Одним из вечеров июня 1917 года вблизи захолустного южного городка Анапа безобразил шторм. Однако к полуночи стал уставать, а после того, как выплюнул на песчаный пляж обнажённое мужское тело, вскорости и затих. Тело осталось лежать на животе, возле самой кромки воды, изредка подавая отдельными частями (путём их подёргивания) сигнал: «Я жив!». Таким и нашли его ранним утром следующего дня седая старуха в застиранном платье да босоногий малец, промышлявшие вдоль кромки моря подачками, которые оставил на берегу вчерашний шторм. Словили, в общем, подарочек!
Артур
Просыпаться было как минимум странно. Во-первых, жёстко. То, на чём лежало моё почему-то измученное тело, явно не было ортопедическим матрасом, коим – это я помнил отчётливо – комплектовалась кровать гостиничного номера. Во-вторых, странный шум. Кондиционер так шуметь не должен, даже если стал в одночасье неисправным. Но – чёрт возьми! – так вполне может шуметь близкий прибой.

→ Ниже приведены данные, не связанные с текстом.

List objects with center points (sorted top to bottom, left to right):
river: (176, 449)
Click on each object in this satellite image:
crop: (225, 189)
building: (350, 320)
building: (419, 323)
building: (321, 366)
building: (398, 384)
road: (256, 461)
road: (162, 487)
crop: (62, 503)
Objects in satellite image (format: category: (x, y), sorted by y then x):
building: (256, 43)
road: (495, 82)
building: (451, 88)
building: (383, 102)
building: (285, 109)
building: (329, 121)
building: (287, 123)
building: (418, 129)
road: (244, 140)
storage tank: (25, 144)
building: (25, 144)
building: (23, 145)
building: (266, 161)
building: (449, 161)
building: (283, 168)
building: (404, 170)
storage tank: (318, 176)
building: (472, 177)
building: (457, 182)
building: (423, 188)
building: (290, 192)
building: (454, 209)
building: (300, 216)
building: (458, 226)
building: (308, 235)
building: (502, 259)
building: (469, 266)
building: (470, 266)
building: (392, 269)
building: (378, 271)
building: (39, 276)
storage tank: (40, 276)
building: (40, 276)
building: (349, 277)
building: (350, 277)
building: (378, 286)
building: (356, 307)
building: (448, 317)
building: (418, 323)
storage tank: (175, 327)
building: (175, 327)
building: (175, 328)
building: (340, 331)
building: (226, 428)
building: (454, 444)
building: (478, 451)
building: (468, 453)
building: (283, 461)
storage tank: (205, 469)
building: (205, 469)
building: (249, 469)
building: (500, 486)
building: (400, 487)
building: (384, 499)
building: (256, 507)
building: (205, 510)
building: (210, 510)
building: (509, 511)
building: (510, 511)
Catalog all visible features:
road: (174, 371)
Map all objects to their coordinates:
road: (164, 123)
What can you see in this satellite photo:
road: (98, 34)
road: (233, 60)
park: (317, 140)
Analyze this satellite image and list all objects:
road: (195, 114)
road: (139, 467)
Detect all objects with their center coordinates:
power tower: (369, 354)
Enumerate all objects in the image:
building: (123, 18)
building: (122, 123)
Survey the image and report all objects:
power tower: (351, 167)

Мысль оказалась настолько пробуждающей, что я тут же открыл глаза. И моментально закрыл. То, что я увидел, никак не могло быть реальностью, а значит, я всё ещё сплю, и мне только снится, что я проснулся. Ну что, попробуем проснуться ещё раз? Хмм… а дальше вроде и некуда. Осторожно разлепляю веки и вижу всё ту же безрадостную картину: низкий потолок, оклеенные какими-то картинками стены, – в полумраке не разобрать, какими, – небольшое окно, за которым виднеются… сети что ли? Точно не гостиничный номер. Какое-то шевеление – и в поле зрения возникает старуха с ужасно морщинистым лицом, всматривается и кричит в сторону двери:
– Тимка, подь сюды, наш утопленник очнулся!
Тимка – не иначе её дед, который до того сидел на крыльце и караулил разбитое корыто, а теперь торопится в избу, посмотреть на ожившего утопленника…
Вот тебе и дед! Пацанёнок сопливый. Смотрит радостно и участливо.
– Водицы испить хотите?
Мычу нечто неопределённое. Говорить пока почему-то не получается. Пацанёнок кивает и шмыгает бабке за спину, откуда возвращается с ковшом в руке. Подсаживается в изголовье.
– Давайте я вам подмогну!
Осторожно засовывает ручонку под шею и пытается приподнять. Хочу ему помочь и тут же издаю хриплый стон. Невольно хватаюсь за голову, как бы пытаясь поймать возникшую в ней острую боль, натыкаюсь рукой на повязку. Делаю пару судорожных глотков, бормочу что-то вроде «спасибо» и уже с закрытыми глазами опускаю голову на подушку. Я вспомнил!